Femmes de Légende
Élisabeth Pion
ATMA ACD2 2890 (atmaclassique.com/en)
Québécoise Élisabeth Pion’s debut CD offers an unusual but rewarding program of mostly-French, mostly miniature piano pieces.
Over a 15-year span, French composer Mélanie Bonis (1858-1937) depicted seven women from myth and literature. Though not conceived as a set, they were grouped as Femmes de légende by a clever publisher. Clever, too, are Bonis’ musical portraits: Mélisande (sensuous), Desdémona (wistful), Ophélie (perturbed, despairing), Viviane (charming), Phoebé (delicate, elusive), Salomé (wildly unstable) and Omphale (mysteriously dramatic).
The six pieces of Henri Dutilleux’s Au gré des ondes are early works, still influenced by impressionism and neoclassicism. The three up-tempo pieces – Claquettes, Mouvement perpétuel and Étude – are rollicking, rambunctiously jocular – sheer fun!
Presented here are all the solo piano works completed by Lili Boulanger before her tragically early death, Debussy’s imprint evident throughout. The austere Prelude in D-flat Major is redolent of church bells and incense. Trois morceaux includes two garden strolls – the overcast, nostalgic D’un vieux jardin and the sunny D’un jardin clair; the cheerful Cortège ends the set. At nine minutes, by far the CD’s longest work, Boulanger’s Theme and Variations in C Minor recalls Debussy’s La cathédrale engloutie, with weighty, powerfully tolling chords.

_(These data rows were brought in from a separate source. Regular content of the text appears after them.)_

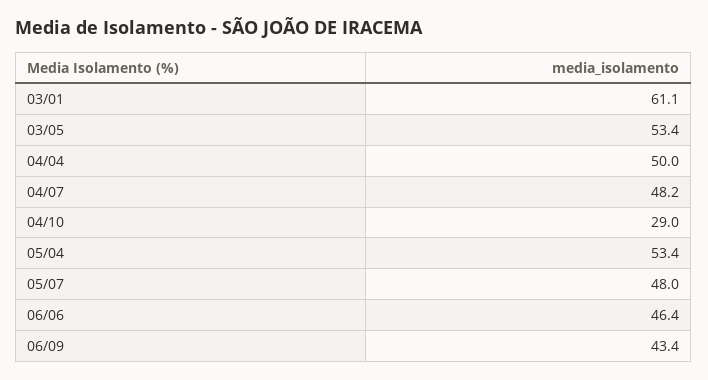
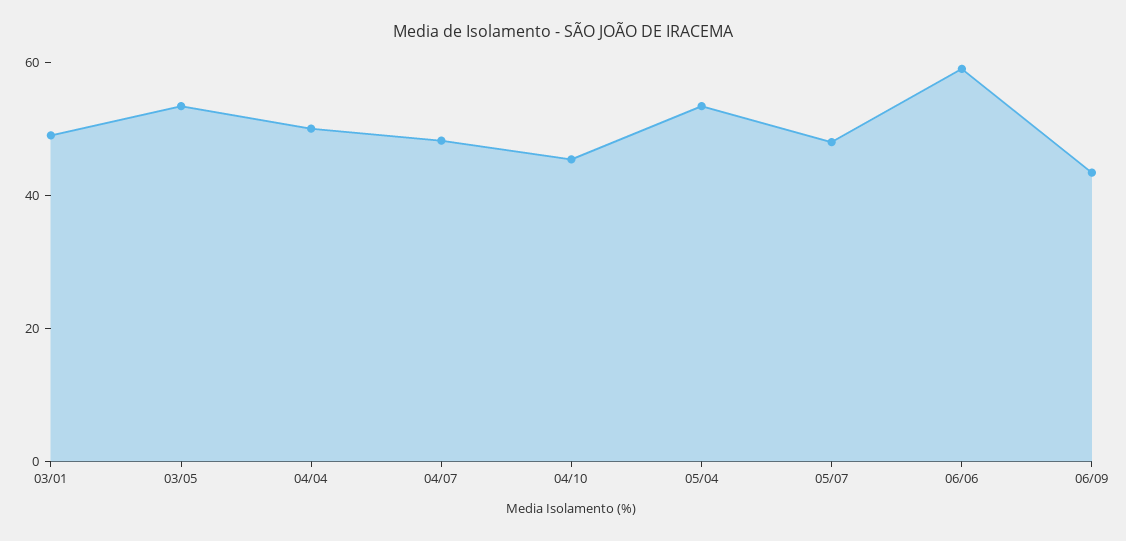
  {
-   "03/01": 61.1,
+   "03/01": 50,
    "03/05": 53.4,
    "04/04": 50,
    "04/07": 48.2,
-   "04/10": 29,
+   "04/10": 45,
    "05/04": 53.4,
    "05/07": 48,
-   "06/06": 46.4,
+   "06/06": 60,
    "06/09": 43.4
  }

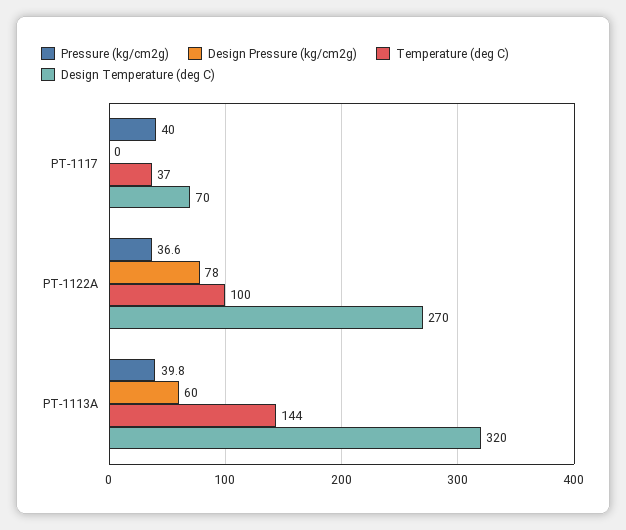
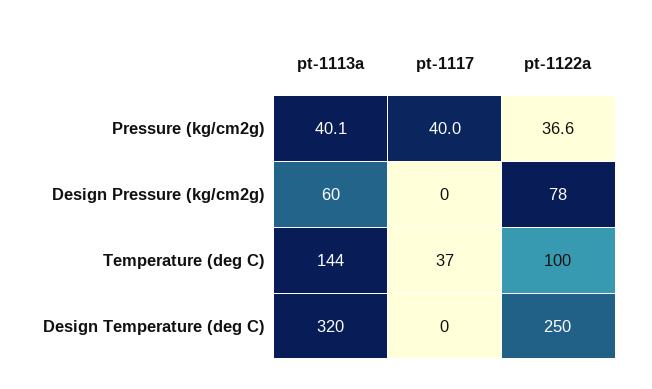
  {
    "Pressure (kg/cm2g)": {
      "PT-1117": 40,
      "PT-1122A": 36.6,
-     "PT-1113A": 39.8
+     "PT-1113A": 40.1
    },
    "Design Pressure (kg/cm2g)": {
      "PT-1117": 0,
      "PT-1122A": 78,
      "PT-1113A": 60
    },
    "Temperature (deg C)": {
      "PT-1117": 37,
      "PT-1122A": 100,
      "PT-1113A": 144
    },
    "Design Temperature (deg C)": {
-     "PT-1117": 70,
+     "PT-1117": 0,
-     "PT-1122A": 270,
+     "PT-1122A": 250,
      "PT-1113A": 320
    }
  }

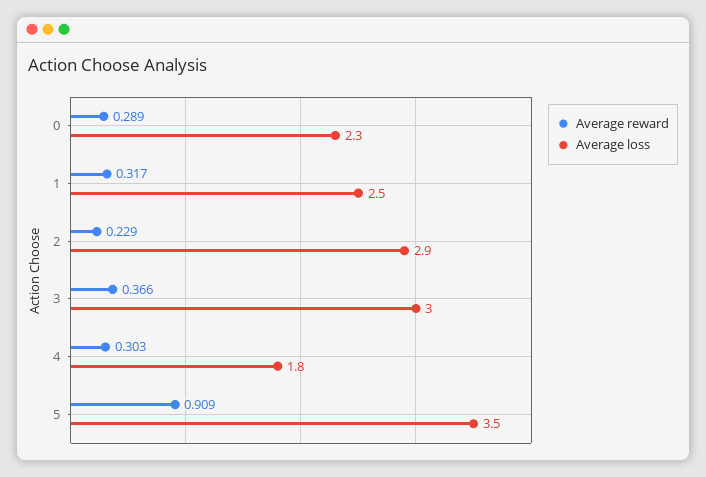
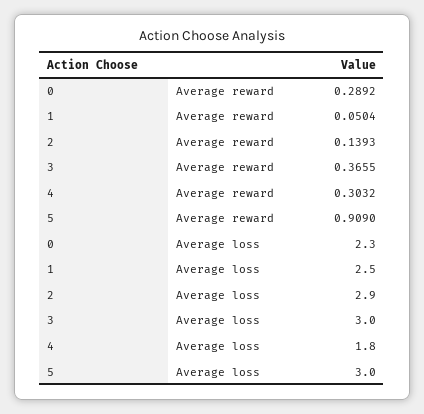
  {
    "Average reward": {
      "0": 0.2892,
-     "1": 0.317,
+     "1": 0.0504,
-     "2": 0.229,
+     "2": 0.1393,
      "3": 0.3655,
      "4": 0.3032,
      "5": 0.909
    },
    "Average loss": {
      "0": 2.3,
      "1": 2.5,
      "2": 2.9,
      "3": 3,
      "4": 1.8,
-     "5": 3.5
+     "5": 3
    }
  }

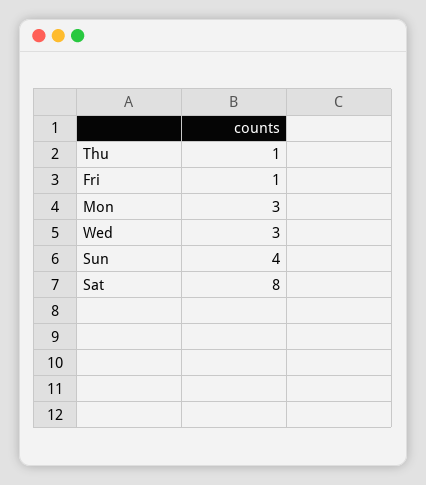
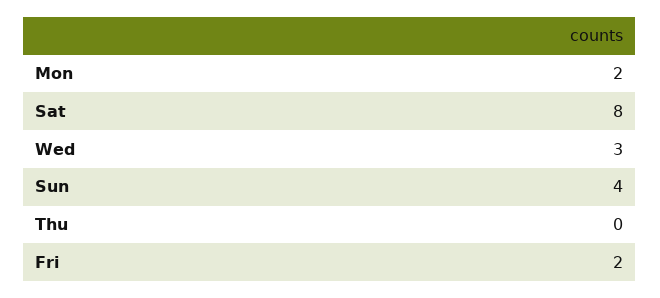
  {
-   "Thu": 1,
+   "Thu": 0,
-   "Fri": 1,
+   "Fri": 2,
-   "Mon": 3,
+   "Mon": 2,
    "Wed": 3,
    "Sun": 4,
    "Sat": 8
  }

Debussy himself is represented by a scintillating performance of L’isle joyeuse. Rounding things out are the grotesque, un-lullaby-like Berceuse by Thomas Adès (one of Pion’s teachers), arranged by Adès from his opera The Exterminating Angel, and Pion’s own Balcony on a Wednesday Night – slow, sentimental and almost jazzy.